• _Задание A_: Какой год рождения назвала рассказчица, когда в Бутырке её спросили об этом на «вокзале»?
• _Задание B_: Объясните по фрагменту, почему рассказчица называет «правильным» сон о Казани, который она видела в Бутырке.

Ну, вот повезли меня, а дальше все написано в моем стихотворении, как же оно начинается… но кончается оно «в участковой КПЗ / Ленинградского района / нашей родины Москва». Это все есть в «Полдне», есть в приложении к «Полдню», так что можно не пересказывать. Потом привезли меня оттуда совсем промерзшую в Бутырку. Еще мне принесли туда на следующий день из дома то самое зимнее пальто. Я ушла в куртке именно потому, что в кармане пальто лежали бумаги. Мне принесли зимнее пальто, я вся закутана. Там где-то нас выпускают в Бутырке — это называется «вокзал». Кто-то там кричит — спрашивает, какого года. Я говорю: «36-го». «А выглядишь старушкой». Я-то привыкла, что меня всегда девчонкой считают, а тут меня в этом старомодном зимнем пальто, еще в каком-то платке за старушку приняли. Ну ничего, потом, как всегда, обычный прием в Бутырке, обыск, фотографирование, шлепанье пальцев, оттисков, потом камера.

Чем были мысли заняты?

Мысли у меня были заняты одним и тем же: собираются они меня признать невменяемой или нет. Это был мой основной страх. Дело в том, что у меня незадолго до ареста вдруг засуетились мои психиатры, у которых я состояла на учете, и сказали: «Вы знаете, поднимается вопрос о том, чтоб снять вас с учета». Я говорю: «Давайте». И они разбирали, какой-то был главный психиатр города Москвы. В общем, они написали так в конце концов: «Данных за шизофрению нет, но временно оставить на учете». И мне было непонятно: может быть, есть решение отправить меня в лагерь. И я очень радовалась. Я боюсь, что в камере на спецу, где я сидела, я сама, как дура, говорила, что боюсь только Казани, только спецбольницы, и что это донесли. Я не знаю, я не уверена, что это так, я не могу быть уверена. Но я этого действительно боялась. Я вот тут кому-то вчера рассказывала: «Я сегодня утром вдруг почему-то вспомнила и попробовала себе представить Казань, но увидела ее не такой, как видела и помню, а такой, как видела во сне в Бутырке». Такие высокие своды, такое все темное, не столько страшное, сколько мрачное и… В общем, пустое все. Где я? Я даже не могу сказать, что я среди этих сводов или среди этих каких-то полулестниц. В общем, на самом деле это был правильный сон, потому что все мое пребывание в Казани — это черная дыра. Я, выйдя из Казани, до самого отъезда в эмиграцию никому никаких подробностей об этом не рассказывала. Я говорить об этом не могла, я говорила: ребята, черная дыра. Говорить стала только в эмиграции, только потому, что надо было спасать других. Только потому. Недавно я встретила Славика Игрунова и говорю: «Вот человек, которого я спасала». Он говорит: «И спасла!».

• _Исходные данные_:
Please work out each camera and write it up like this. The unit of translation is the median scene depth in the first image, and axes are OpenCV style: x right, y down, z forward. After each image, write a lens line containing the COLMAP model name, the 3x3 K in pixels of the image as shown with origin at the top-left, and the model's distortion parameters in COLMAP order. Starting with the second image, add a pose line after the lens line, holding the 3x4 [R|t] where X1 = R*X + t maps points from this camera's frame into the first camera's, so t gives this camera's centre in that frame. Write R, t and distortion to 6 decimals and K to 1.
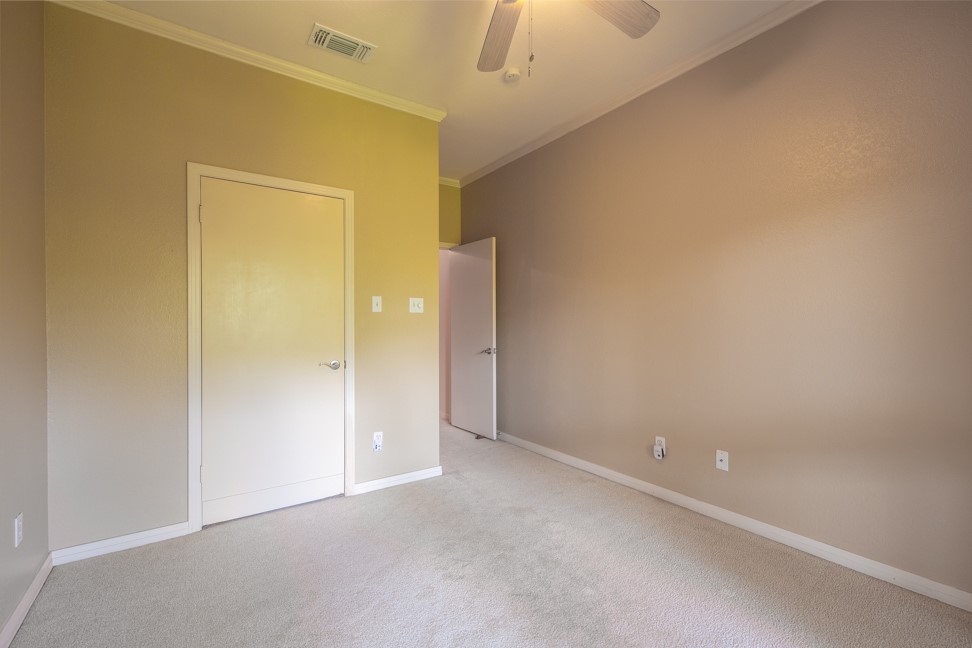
lens RADIAL K [[438.5, 0, 490.6], [0, 438.5, 323.7], [0, 0, 1]] dist [0.009212, -0.001410]
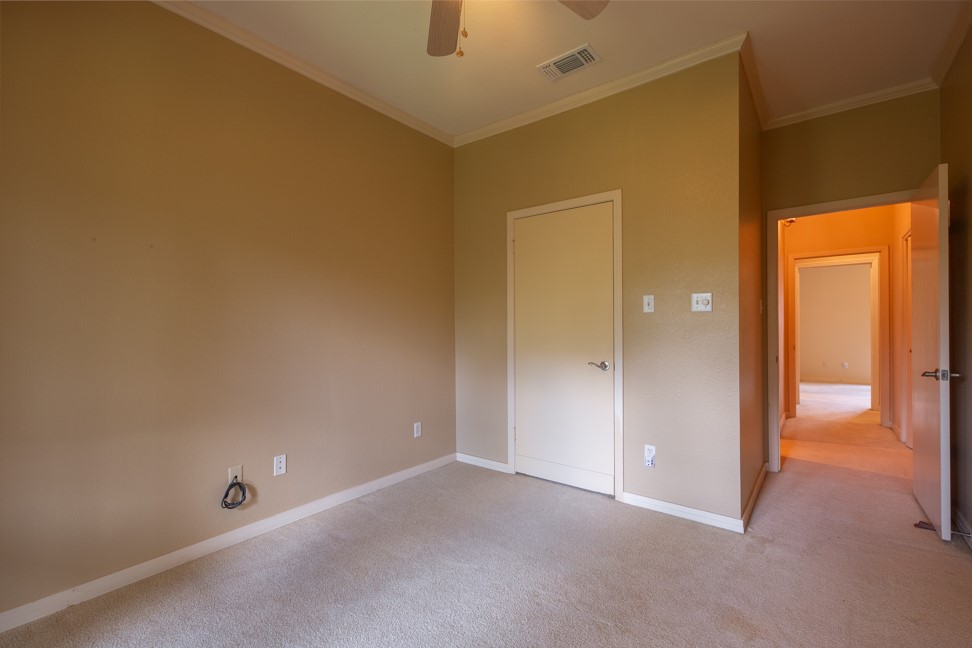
lens RADIAL K [[438.5, 0, 487.9], [0, 438.5, 324.7], [0, 0, 1]] dist [0.009212, -0.001410]
pose [[0.267266, -0.004265, -0.963613, 0.546347], [0.003556, 0.999988, -0.003440, 0.000724], [0.963616, -0.002508, 0.267278, 0.455970]]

• _Ответ A_: «36-го».

• _Ответ B_: Во сне Казань была тёмной, мрачной и пустой, с высокими сводами. Рассказчица считает такой сон верным, потому что всё её пребывание в Казани было «черной дырой».